Avec « Le dieu éléphant » (1978), véritable curiosité parmi cette sélection, Ray changeait totalement de registre, abandonnant le drame pour une fantaisie policière adaptée de l’un de ses propres romans. Les péripéties du film s’adressent davantage aux enfants tout en restant plaisantes pour les adultes. Elles mettent en scène le détective Feluda (joué une nouvelle fois par Soumitra Chatterjee), son jeune assistant Topshe, et leur vieil ami commun, un auteur populaire de romans policiers pour enfants. Les trois comparses ont à peine débarqué à Benarès, une ville sacrée où ils viennent se reposer, qu’on les sollicite illico. La nuit précédente, un précieux pendentif qui contenait l’effigie de Ganesh, le dieu éléphant, a été dérobé. Seul Feluda, le Sherlock Holmes indien, réputé pour ses capacités quasi divinatoires, peut désépaissir le mystère.

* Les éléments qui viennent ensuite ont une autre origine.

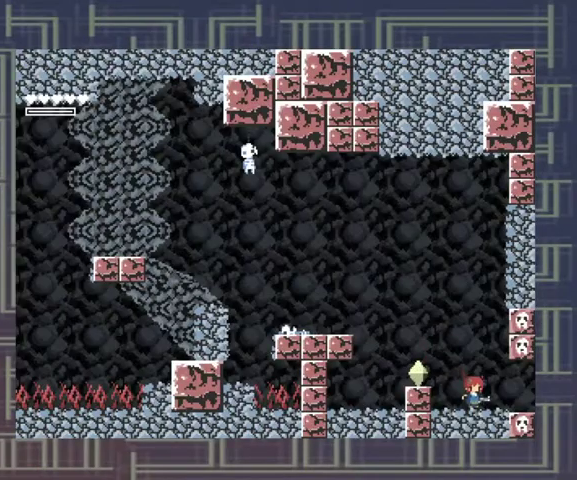
{"buttons": ["R1"], "left_stick": "center", "events": [[167, "left_stick", "center"], [500, "R1", "down"]]}
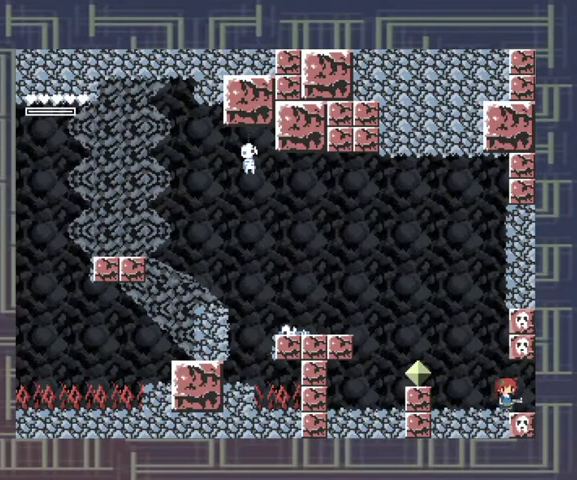
{"buttons": [], "left_stick": "center", "events": [[133, "R1", "up"]]}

Ce divertissement sans prétention n’empêche pas Ray d’introduire des considérations sociales avec de très belles séquences semi-documentaires : des scènes tournées en extérieurs réels dans les rues grouillantes de population, ou sur les rives du Gange durant les rituels d’ablution quotidiens. L’intrigue très nonchalante, à l’humour léger et parodique, joue volontairement le registre de l’invraisemblance, alternant périls et atmosphère bon enfant. Les figures obligées se déroulent dans un jeu de piste nébuleux, ponctué par des revirements théâtraux : le vilain caricatural, l’assassinat du témoin innocent, l’imposteur déguisé en sage, les faux sortilèges…
« Le dieu éléphant » est tourné en couleurs, fait notable chez un réalisateur qui aura beaucoup réalisé, pour des raisons économiques ou esthétiques, ses films en noir et blanc. Le soin que Ray apporte une nouvelle fois aux images compense la légèreté de cet essai de comédie policière qui lorgne malicieusement du côté des feuilletons illustrés.
« Charulata » (1964)
« Le Lâche » (1965)
« Le dieu éléphant » (1978)
3 films restaurés de Satyajit Ray sortis par Les Films de Paradoxe
(films édités à l’unité sans suppléments)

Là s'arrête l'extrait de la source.